In Carlos Guastavino: Song Cycles è notevole la ricerca stilistica di Letizia Calandra nell’impostazione vocale. Rispettosa del testo e attenta a sottolineare la specificità cameristica dei pezzi, Calandra offre una bella gamma di timbri e sfumature. La sua interpretazione rende omaggio al contenuto poetico attraverso una dizione chiara e scandita, che permette al verso di essere chiaramente udibile nel dettaglio. D’altronde, la qualità della pronuncia dei testi in spagnolo testimonia uno studio accurato delle canciones sin dalle loro specificità fonetiche. Inoltre, l’articolazione espressiva del soprano rende comunicativa la parola sin dal suo significante, ancor prima del significato. Ciò è ulteriormente supportato da una certa facilità nella recitazione, in particolare in Flores Argentinas, in cui Calandra restituisce a chi ascolta un mondo floreale animato e lussureggiante.
La solida tecnica strumentale di Marcos Madrigal si esprime pienamente in una ricca tavolozza di colori e mostra una particolare sensibilità nell’intesa con il canto, sia in brani in cui il pianoforte esercita essenzialmente un ruolo di sostegno alla linea vocale, sia quando lo strumento è pienamente inserito in un dialogo cameristico. Madrigal è pianista fine e consapevole della scrittura guastaviniana, messa in luce attraverso un’attenzione rigorosa alla parte vocale e un approccio estremamente rispettoso del testo musicale. L’intensità lirica di ogni canción è ottenuta per mezzo di una costante ricerca di orizzontalità nel fraseggio, impreziosita da un certo gusto per l’effetto sonoro: è il caso de Las achiras coloradas, settimo brano del ciclo Flores Argentinas, in cui Madrigal ricorre a un suono fluido e trasparente, che sembra imitare le timbriche e i modi di produzione sonora della chitarra, strumento spesso stilizzato nella musica “classica” argentina, dato il suo valore simbolico nell’immaginario culturale del Paese.

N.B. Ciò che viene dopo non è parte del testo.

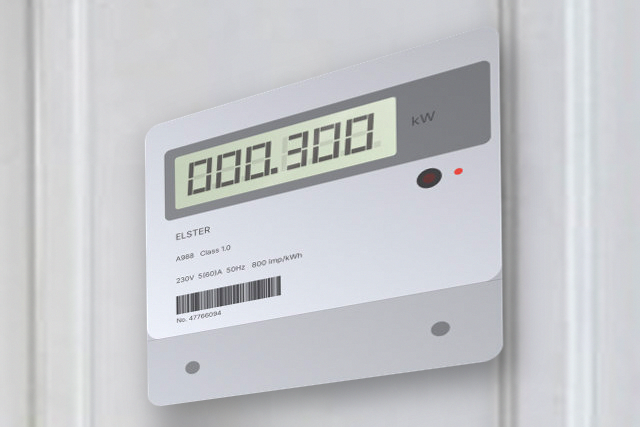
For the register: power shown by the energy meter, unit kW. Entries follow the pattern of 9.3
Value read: 0.300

Un’ulteriore nota di merito riguarda la qualità della registrazione, chiara e nitida, che consente di apprezzare il bell’equilibrio dei volumi tra voce e pianoforte. Ciò testimonia la cura particolare del duo nelle scelte relative al sistema di amplificazione, disposto in modo da creare una dimensione sonora chiara e vibrante.

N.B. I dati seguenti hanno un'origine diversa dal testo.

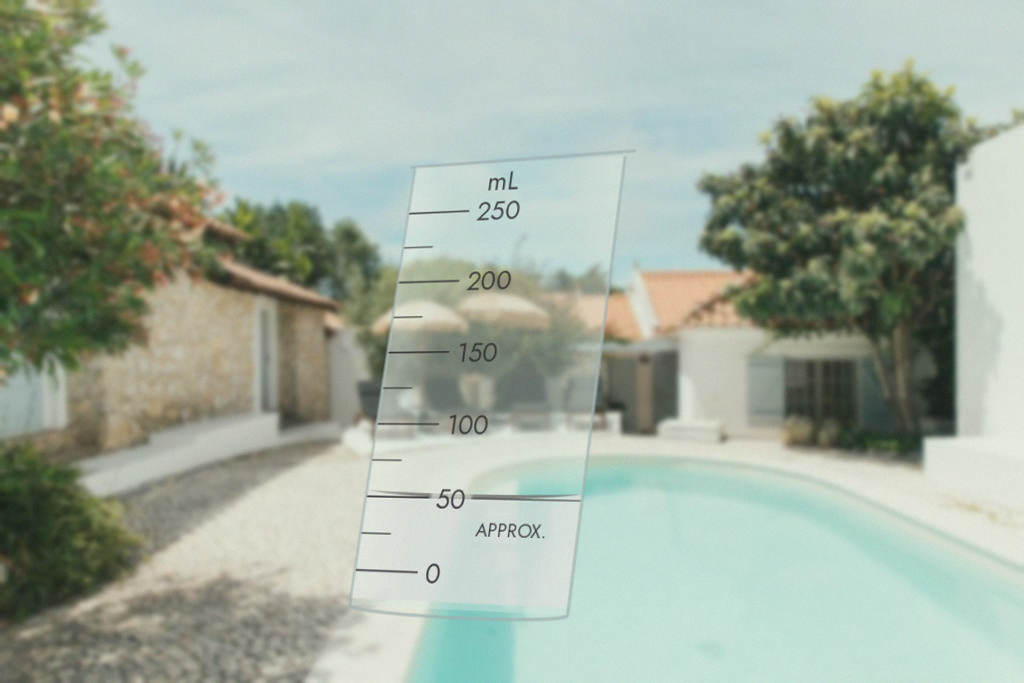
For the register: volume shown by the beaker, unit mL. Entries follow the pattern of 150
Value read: 50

Guastavino: Song Cycles si presenta dunque come un autorevole lavoro su un repertorio di alto valore artistico, ma forse non ancora del tutto familiare al pubblico italiano ed europeo. Il disco di Letizia Calandra e Marcos Madrigal offre all’ascoltatore curioso ed esigente una prospettiva di alto livello sul linguaggio di Carlos Guastavino ed è probabilmente destinato a diventare un must della produzione discografica attuale dedicata al compositore argentino. La commistione fra il linguaggio post-romantico e le reminiscenze della musica folclorica argentina trovano una fortunata sintesi nel repertorio guastaviniano, valorizzato dagli interpreti grazie a un’attenzione sistematica agli aspetti ritmico-agogici presenti nel testo, poetico e musicale, e a un lavoro accurato sul colore sonoro, il fraseggio e la fusione timbrica fra la voce e il pianoforte.

 

Nota alla recensione :

Non sempre è facile accedere, in Europa, agli studi su Carlos Guastavino. Pertanto, desidero ringraziare la professoressa Nancy Roldán, pianista, già docente del Peabody Conservatory of the John Hopkins University (USA), fondatrice del collettivo Sonus Guastavino e fra i massimi esperti del repertorio guastaviniano, per avermi messo a disposizione del materiale unico e prezioso, la cui consultazione è stata fondamentale per la scrittura della presente recensione.